## TASK ITEM
What is needed is an exact copy of every entry below.

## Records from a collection
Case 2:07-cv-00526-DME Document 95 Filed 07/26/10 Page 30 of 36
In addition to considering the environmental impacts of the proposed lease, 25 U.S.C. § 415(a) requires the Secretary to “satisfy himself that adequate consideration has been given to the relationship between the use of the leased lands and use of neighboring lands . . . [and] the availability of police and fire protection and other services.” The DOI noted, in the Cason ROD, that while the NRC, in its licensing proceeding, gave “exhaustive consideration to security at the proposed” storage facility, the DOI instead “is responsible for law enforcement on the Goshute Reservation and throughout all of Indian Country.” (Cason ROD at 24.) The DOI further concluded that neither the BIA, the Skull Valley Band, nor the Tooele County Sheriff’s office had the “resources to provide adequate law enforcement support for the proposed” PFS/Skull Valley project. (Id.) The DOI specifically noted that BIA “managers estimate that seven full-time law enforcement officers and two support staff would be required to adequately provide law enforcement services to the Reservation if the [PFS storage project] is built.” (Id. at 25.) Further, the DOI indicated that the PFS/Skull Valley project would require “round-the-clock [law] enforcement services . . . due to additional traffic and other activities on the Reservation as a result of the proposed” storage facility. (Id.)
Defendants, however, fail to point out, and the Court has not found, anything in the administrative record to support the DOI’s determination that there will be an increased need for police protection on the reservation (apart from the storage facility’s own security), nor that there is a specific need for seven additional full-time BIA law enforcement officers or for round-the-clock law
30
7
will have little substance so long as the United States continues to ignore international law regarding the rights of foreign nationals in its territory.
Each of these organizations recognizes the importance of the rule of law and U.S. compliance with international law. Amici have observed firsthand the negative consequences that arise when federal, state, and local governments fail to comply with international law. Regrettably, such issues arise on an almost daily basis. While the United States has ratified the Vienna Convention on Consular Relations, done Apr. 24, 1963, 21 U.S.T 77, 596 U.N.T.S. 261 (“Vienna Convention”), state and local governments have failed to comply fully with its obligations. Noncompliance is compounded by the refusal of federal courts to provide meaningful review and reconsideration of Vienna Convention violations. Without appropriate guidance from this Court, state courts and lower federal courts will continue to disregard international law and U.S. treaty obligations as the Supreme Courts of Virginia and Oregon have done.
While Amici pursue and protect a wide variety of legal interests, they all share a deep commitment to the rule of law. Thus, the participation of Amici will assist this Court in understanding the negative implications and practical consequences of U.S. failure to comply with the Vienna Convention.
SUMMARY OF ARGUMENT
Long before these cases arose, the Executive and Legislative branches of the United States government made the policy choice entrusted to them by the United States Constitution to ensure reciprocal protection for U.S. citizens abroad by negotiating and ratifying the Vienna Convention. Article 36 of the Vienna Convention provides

## EXERCISE RESULT
Case 2:07-cv-00526-DME Document 95 Filed 07/26/10 Page 30 of 36
In addition to considering the environmental impacts of the proposed lease, 25 U.S.C. § 415(a) requires the Secretary to “satisfy himself that adequate consideration has been given to the relationship between the use of the leased lands and use of neighboring lands . . . [and] the availability of police and fire protection and other services.” The DOI noted, in the Cason ROD, that while the NRC, in its licensing proceeding, gave “exhaustive consideration to security at the proposed” storage facility, the DOI instead “is responsible for law enforcement on the Goshute Reservation and throughout all of Indian Country.” (Cason ROD at 24.) The DOI further concluded that neither the BIA, the Skull Valley Band, nor the Tooele County Sheriff’s office had the “resources to provide adequate law enforcement support for the proposed” PFS/Skull Valley project. (Id.) The DOI specifically noted that BIA “managers estimate that seven full-time law enforcement officers and two support staff would be required to adequately provide law enforcement services to the Reservation if the [PFS storage project] is built.” (Id. at 25.) Further, the DOI indicated that the PFS/Skull Valley project would require “round-the-clock [law] enforcement services . . . due to additional traffic and other activities on the Reservation as a result of the proposed” storage facility. (Id.)
Defendants, however, fail to point out, and the Court has not found, anything in the administrative record to support the DOI’s determination that there will be an increased need for police protection on the reservation (apart from the storage facility’s own security), nor that there is a specific need for seven additional full-time BIA law enforcement officers or for round-the-clock law
30
7
will have little substance so long as the United States continues to ignore international law regarding the rights of foreign nationals in its territory.
Each of these organizations recognizes the importance of the rule of law and U.S. compliance with international law. Amici have observed firsthand the negative consequences that arise when federal, state, and local governments fail to comply with international law. Regrettably, such issues arise on an almost daily basis. While the United States has ratified the Vienna Convention on Consular Relations, done Apr. 24, 1963, 21 U.S.T 77, 596 U.N.T.S. 261 (“Vienna Convention”), state and local governments have failed to comply fully with its obligations. Noncompliance is compounded by the refusal of federal courts to provide meaningful review and reconsideration of Vienna Convention violations. Without appropriate guidance from this Court, state courts and lower federal courts will continue to disregard international law and U.S. treaty obligations as the Supreme Courts of Virginia and Oregon have done.
While Amici pursue and protect a wide variety of legal interests, they all share a deep commitment to the rule of law. Thus, the participation of Amici will assist this Court in understanding the negative implications and practical consequences of U.S. failure to comply with the Vienna Convention.
SUMMARY OF ARGUMENT
Long before these cases arose, the Executive and Legislative branches of the United States government made the policy choice entrusted to them by the United States Constitution to ensure reciprocal protection for U.S. citizens abroad by negotiating and ratifying the Vienna Convention. Article 36 of the Vienna Convention provides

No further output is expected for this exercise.